**Task brief**
Transcribe the listing that follows in full, omitting pictures.

----------------

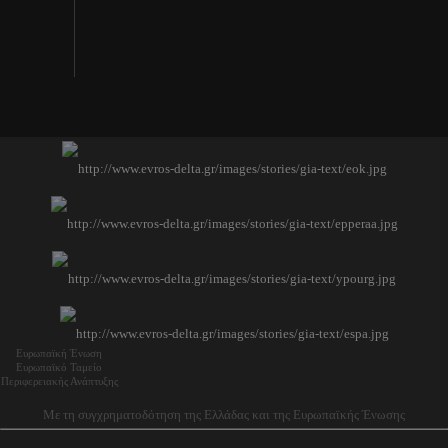
Ευρωπαϊκή Ένωση
Ευρωπαϊκό Ταμείο
Περιφερειακής Ανάπτυξης
Με τη συγχρηματοδότηση της Ελλάδας και της Ευρωπαϊκής Ένωσης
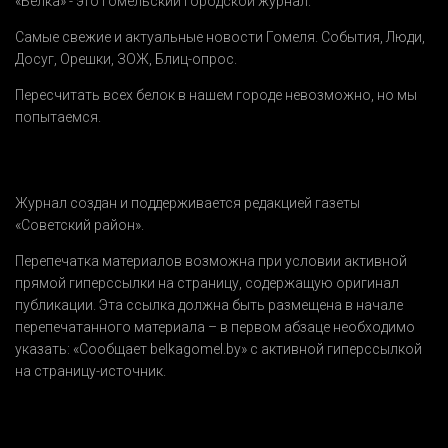
«Белка» - это гомельский городской журнал.
Самые свежие и актуальные новости Гомеля.
События
,
Люди
,
Досуг
,
Орешки
,
ЗОЖ
,
Блиц-опрос
.
Пересчитать всех белок в нашем городе невозможно, но мы
попытаемся.
Журнал создан и поддерживается редакцией газеты
«Советский район».
Перепечатка материалов возможна при условии активной
прямой гиперссылки на страницу, содержащую оригинал
публикации. Эта ссылка должна быть размещена в начале
перепечатанного материала – в первом абзаце необходимо
указать:
«Сообщает belkagomel.by»
с активной гиперссылкой
на страницу-источник.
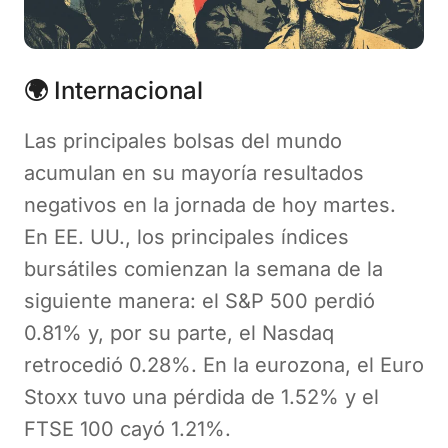
🌍
Internacional
Las principales bolsas del mundo
acumulan en su mayoría resultados
negativos en la jornada de hoy martes.
En EE. UU., los principales índices
bursátiles comienzan la semana de la
siguiente manera: el S&P 500 perdió
0.81% y, por su parte, el Nasdaq
retrocedió 0.28%. En la eurozona, el Euro
Stoxx tuvo una pérdida de 1.52% y el
FTSE 100 cayó 1.21%.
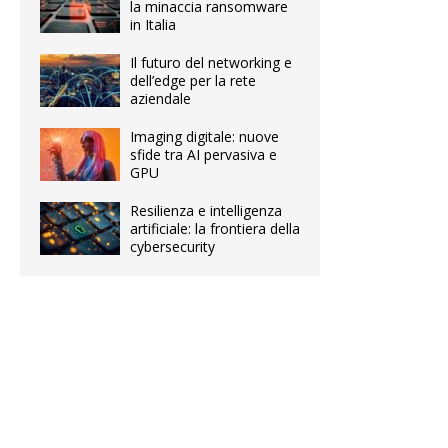
la minaccia ransomware
in Italia
Il futuro del networking e
dell’edge per la rete
aziendale
Imaging digitale: nuove
sfide tra AI pervasiva e
GPU
Resilienza e intelligenza
artificiale: la frontiera della
cybersecurity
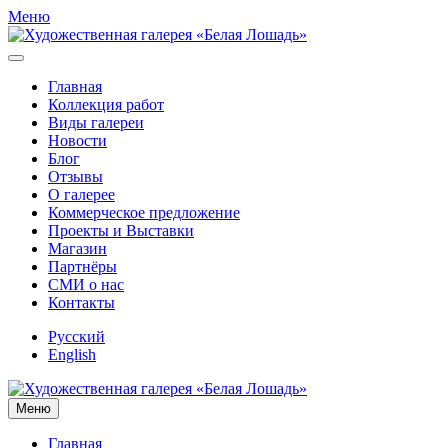
Меню
Главная
Коллекция работ
Виды галереи
Новости
Блог
Отзывы
О галерее
Коммерческое предложение
Проекты и Выставки
Магазин
Партнёры
СМИ о нас
Контакты
Русский
English
Меню
Главная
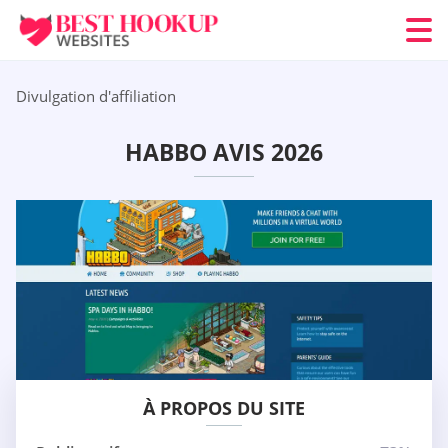
Divulgation d'affiliation
HABBO AVIS 2026
À PROPOS DU SITE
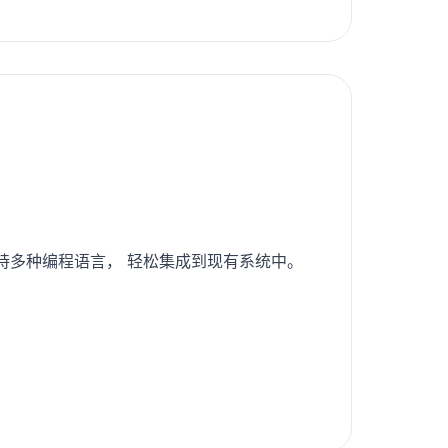
支持多种编程语言， 轻松集成到现有系统中。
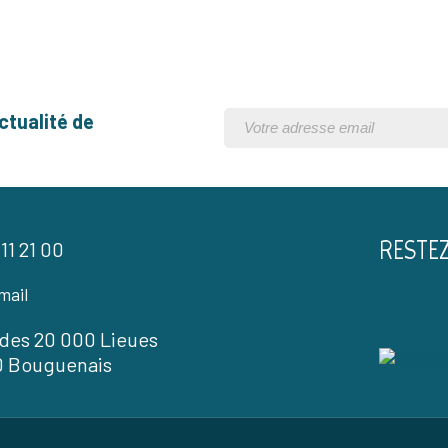
ctualité de
RESTE
 11 21 00
mail
l des 20 000 Lieues
0 Bouguenais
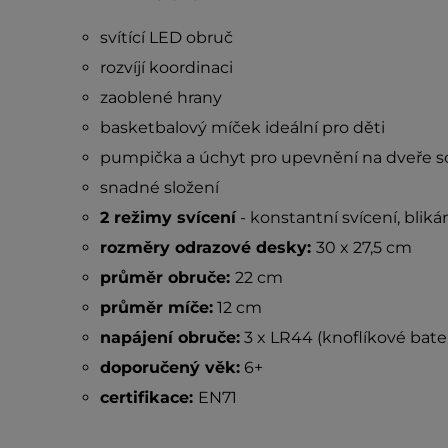
svítící LED obruč
rozvíjí koordinaci
zaoblené hrany
basketbalový míček ideální pro děti
pumpička a úchyt pro upevnění na dveře so
snadné složení
2 režimy svícení
- konstantní svícení, bliká
rozměry odrazové desky:
30 x 27,5 cm
průměr obruče:
22 cm
průměr míče:
12 cm
napájení obruče:
3 x LR44 (knoflíkové bater
doporučený věk:
6+
certifikace:
EN71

----------------

**Solution for this problem**
Ευρωπαϊκή Ένωση
Ευρωπαϊκό Ταμείο
Περιφερειακής Ανάπτυξης
Με τη συγχρηματοδότηση της Ελλάδας και της Ευρωπαϊκής Ένωσης
«Белка» - это гомельский городской журнал.
Самые свежие и актуальные новости Гомеля.
События
,
Люди
,
Досуг
,
Орешки
,
ЗОЖ
,
Блиц-опрос
.
Пересчитать всех белок в нашем городе невозможно, но мы
попытаемся.
Журнал создан и поддерживается редакцией газеты
«Советский район».
Перепечатка материалов возможна при условии активной
прямой гиперссылки на страницу, содержащую оригинал
публикации. Эта ссылка должна быть размещена в начале
перепечатанного материала – в первом абзаце необходимо
указать:
«Сообщает belkagomel.by»
с активной гиперссылкой
на страницу-источник.
🌍
Internacional
Las principales bolsas del mundo
acumulan en su mayoría resultados
negativos en la jornada de hoy martes.
En EE. UU., los principales índices
bursátiles comienzan la semana de la
siguiente manera: el S&P 500 perdió
0.81% y, por su parte, el Nasdaq
retrocedió 0.28%. En la eurozona, el Euro
Stoxx tuvo una pérdida de 1.52% y el
FTSE 100 cayó 1.21%.
la minaccia ransomware
in Italia
Il futuro del networking e
dell’edge per la rete
aziendale
Imaging digitale: nuove
sfide tra AI pervasiva e
GPU
Resilienza e intelligenza
artificiale: la frontiera della
cybersecurity
Меню
Главная
Коллекция работ
Виды галереи
Новости
Блог
Отзывы
О галерее
Коммерческое предложение
Проекты и Выставки
Магазин
Партнёры
СМИ о нас
Контакты
Русский
English
Меню
Главная
Divulgation d'affiliation
HABBO AVIS 2026
À PROPOS DU SITE
支持多种编程语言， 轻松集成到现有系统中。
ctualité de
RESTE
 11 21 00
mail
l des 20 000 Lieues
0 Bouguenais
svítící LED obruč
rozvíjí koordinaci
zaoblené hrany
basketbalový míček ideální pro děti
pumpička a úchyt pro upevnění na dveře so
snadné složení
2 režimy svícení
- konstantní svícení, bliká
rozměry odrazové desky:
30 x 27,5 cm
průměr obruče:
22 cm
průměr míče:
12 cm
napájení obruče:
3 x LR44 (knoflíkové bater
doporučený věk:
6+
certifikace:
EN71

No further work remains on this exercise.